[Dataset items]

+ + + + + + +

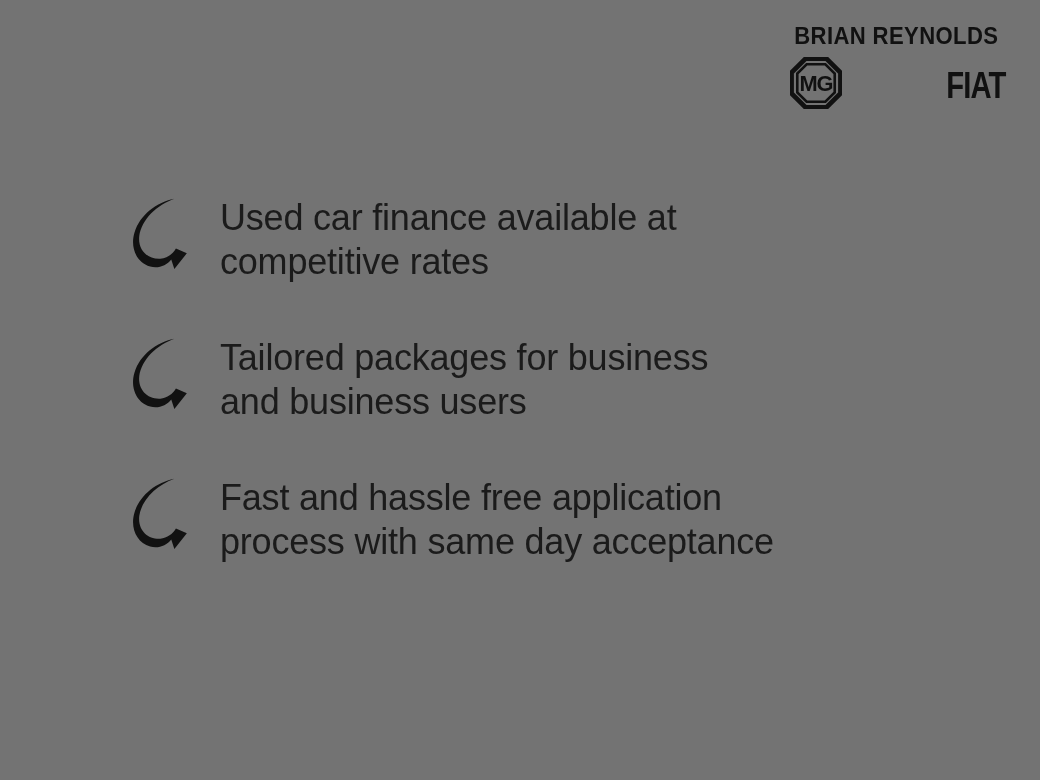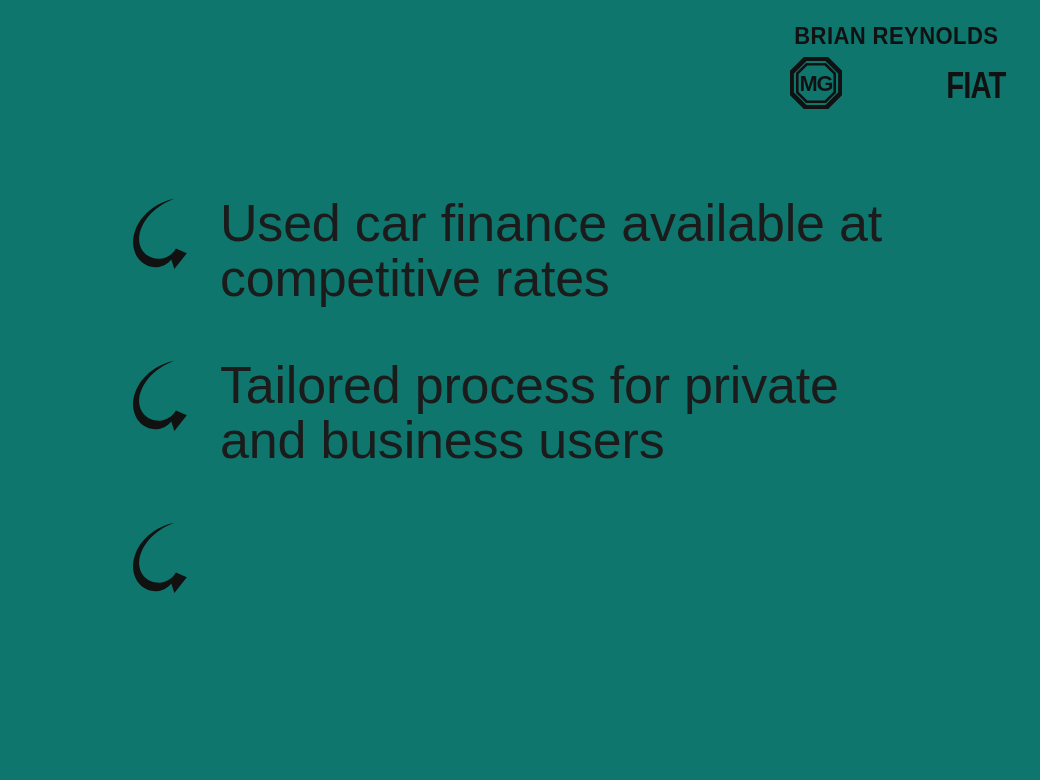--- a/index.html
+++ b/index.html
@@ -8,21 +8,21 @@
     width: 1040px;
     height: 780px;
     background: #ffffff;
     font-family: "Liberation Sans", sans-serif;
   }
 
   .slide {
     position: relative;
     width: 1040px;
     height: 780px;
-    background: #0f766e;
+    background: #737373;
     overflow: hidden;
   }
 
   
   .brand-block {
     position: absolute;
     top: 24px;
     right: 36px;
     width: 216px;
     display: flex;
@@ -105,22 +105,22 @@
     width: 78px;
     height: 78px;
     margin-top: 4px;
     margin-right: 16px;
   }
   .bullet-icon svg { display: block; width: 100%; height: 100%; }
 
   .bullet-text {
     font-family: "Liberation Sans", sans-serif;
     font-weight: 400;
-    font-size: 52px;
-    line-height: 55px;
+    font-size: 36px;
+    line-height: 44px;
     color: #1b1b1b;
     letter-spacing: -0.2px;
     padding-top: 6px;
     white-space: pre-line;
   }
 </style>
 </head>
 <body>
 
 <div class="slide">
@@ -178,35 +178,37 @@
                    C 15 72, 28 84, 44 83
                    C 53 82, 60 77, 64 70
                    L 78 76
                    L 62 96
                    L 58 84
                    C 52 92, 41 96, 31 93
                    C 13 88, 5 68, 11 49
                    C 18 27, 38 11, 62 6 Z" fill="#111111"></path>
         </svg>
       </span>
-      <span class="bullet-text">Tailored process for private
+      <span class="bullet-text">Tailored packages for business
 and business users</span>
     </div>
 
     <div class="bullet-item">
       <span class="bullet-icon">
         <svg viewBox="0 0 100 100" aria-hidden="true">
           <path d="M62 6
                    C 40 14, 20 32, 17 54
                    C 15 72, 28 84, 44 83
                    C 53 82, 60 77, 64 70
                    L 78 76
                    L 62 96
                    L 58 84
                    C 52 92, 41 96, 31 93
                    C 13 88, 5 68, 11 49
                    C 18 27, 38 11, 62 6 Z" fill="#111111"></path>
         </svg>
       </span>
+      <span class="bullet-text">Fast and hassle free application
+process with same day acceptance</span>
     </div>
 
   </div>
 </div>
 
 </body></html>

+ + + + + + +

▶ [Task instructions]
A verbatim copy of the data, free of pictures, is the expected answer.

▶ [Exercise solution]
--- a/index.html
+++ b/index.html
@@ -8,21 +8,21 @@
     width: 1040px;
     height: 780px;
     background: #ffffff;
     font-family: "Liberation Sans", sans-serif;
   }
 
   .slide {
     position: relative;
     width: 1040px;
     height: 780px;
-    background: #0f766e;
+    background: #737373;
     overflow: hidden;
   }
 
   
   .brand-block {
     position: absolute;
     top: 24px;
     right: 36px;
     width: 216px;
     display: flex;
@@ -105,22 +105,22 @@
     width: 78px;
     height: 78px;
     margin-top: 4px;
     margin-right: 16px;
   }
   .bullet-icon svg { display: block; width: 100%; height: 100%; }
 
   .bullet-text {
     font-family: "Liberation Sans", sans-serif;
     font-weight: 400;
-    font-size: 52px;
-    line-height: 55px;
+    font-size: 36px;
+    line-height: 44px;
     color: #1b1b1b;
     letter-spacing: -0.2px;
     padding-top: 6px;
     white-space: pre-line;
   }
 </style>
 </head>
 <body>
 
 <div class="slide">
@@ -178,35 +178,37 @@
                    C 15 72, 28 84, 44 83
                    C 53 82, 60 77, 64 70
                    L 78 76
                    L 62 96
                    L 58 84
                    C 52 92, 41 96, 31 93
                    C 13 88, 5 68, 11 49
                    C 18 27, 38 11, 62 6 Z" fill="#111111"></path>
         </svg>
       </span>
-      <span class="bullet-text">Tailored process for private
+      <span class="bullet-text">Tailored packages for business
 and business users</span>
     </div>
 
     <div class="bullet-item">
       <span class="bullet-icon">
         <svg viewBox="0 0 100 100" aria-hidden="true">
           <path d="M62 6
                    C 40 14, 20 32, 17 54
                    C 15 72, 28 84, 44 83
                    C 53 82, 60 77, 64 70
                    L 78 76
                    L 62 96
                    L 58 84
                    C 52 92, 41 96, 31 93
                    C 13 88, 5 68, 11 49
                    C 18 27, 38 11, 62 6 Z" fill="#111111"></path>
         </svg>
       </span>
+      <span class="bullet-text">Fast and hassle free application
+process with same day acceptance</span>
     </div>
 
   </div>
 </div>
 
 </body></html>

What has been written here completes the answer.